In this regard, the "hypothetical" idea that a judge might find such withholdings unconstitutional was actually not entirely hypothetical.  In 2011 Governor Christie attempted to address a shortfall in funding for pensions and healthcare coverage of public employees by increasing the withholdings in public employee pay checks.  A Superior Court judge (the appelate level of the New Jersey court system) in Hudson County filed suit in Superior Court in Mercer County (where Trenton, the state capital, is, and thus where the law was passed), claiming that because the New Jersey Constitution forbids changing judicial salaries during the tenure of the judges receiving them, such withholdings amounted to an unconstitutional reduction in his salary.  The Mercer County Superior Court judge agreed.  It was appealed to the Supreme Court of the State of New Jersey, which also agreed.

The debate in part is whether withholding a larger portion of judicial salaries to cover an increased cost of benefits really is a reduction in salary.  After all, from the State's perspective, the salary of each judge includes not only the net pay but also withholdings for federal taxes and insurance, and for state taxes, and the withholdings and employer contributions for benefits including state unemployment and disability insurance but also healthcare and pension plans.  Some of those withholdings could be increased outside the control of the State government (e.g., Federal Income Tax withholdings), and some would be altered by the state government non-specifically (e.g., an increase in state disability insurance premiums on everyone).  If, then, the cost of healthcare coverage rises, from the State's perspective it means an increase in the payments to each employee; if so, then having the employees cover the increase through withholdings amounts to keeping them at the same salary level, although decreasing their net pay.

From the employee's perspective, though, an increase in mandatory contribution to benefits packages is a de facto reduction in pay.  If the benefit from health insurance is valued in terms of amount of medical care (rather than cost of such care) then the salary can be defined as this much cash in the paycheck plus this much in medical services, and a reduction in either is a cut in salary.  Logically, then, the state would be obligated to pay from other sources for the rising costs of benefits to maintain the same level of coverage.  From the perspective of the employee judges, this would be no change in their salaries; from the perspective of the State it would be an increase.

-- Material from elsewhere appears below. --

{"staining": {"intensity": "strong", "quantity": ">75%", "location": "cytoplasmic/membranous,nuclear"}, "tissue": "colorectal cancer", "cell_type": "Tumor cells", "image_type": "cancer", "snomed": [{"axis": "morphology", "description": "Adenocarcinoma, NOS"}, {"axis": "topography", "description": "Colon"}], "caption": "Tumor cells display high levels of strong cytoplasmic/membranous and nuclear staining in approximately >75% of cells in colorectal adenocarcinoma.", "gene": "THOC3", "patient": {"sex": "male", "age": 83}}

Two other factors are significant.  The first is that when the New Jersey Constitution was written there were no employee benefits and no withholdings; thus the question is whether benefits are part of "salary" as intended by the Constitution, and if so whether it is the cost of benefits or the value of benefits that matters.  The other factor is the issue of whether the value of benefits can be kept the same.  As medicine advances, new procedures are introduced and covered as old procedures become less common, and costs change, usually rising.  Yet covering the new procedures at greater cost amounts to an increase in value, and thus an increase in the total salary package received.  We don't expect that judges will get an automatic increase in cash pay whenever the price of bread rises; yet their medical coverage rises to meet the increased costs of care.  It makes sense that the value of their salary package would then be decreased in some area to maintain the same level of compensation.  This at least makes that possible.

The Supreme Court (of New Jersey) sided with the judges.  The voters have now sided with the State, giving the legislature the power to adjust the withholdings from judicial salaries to cover the increased costs of benefits.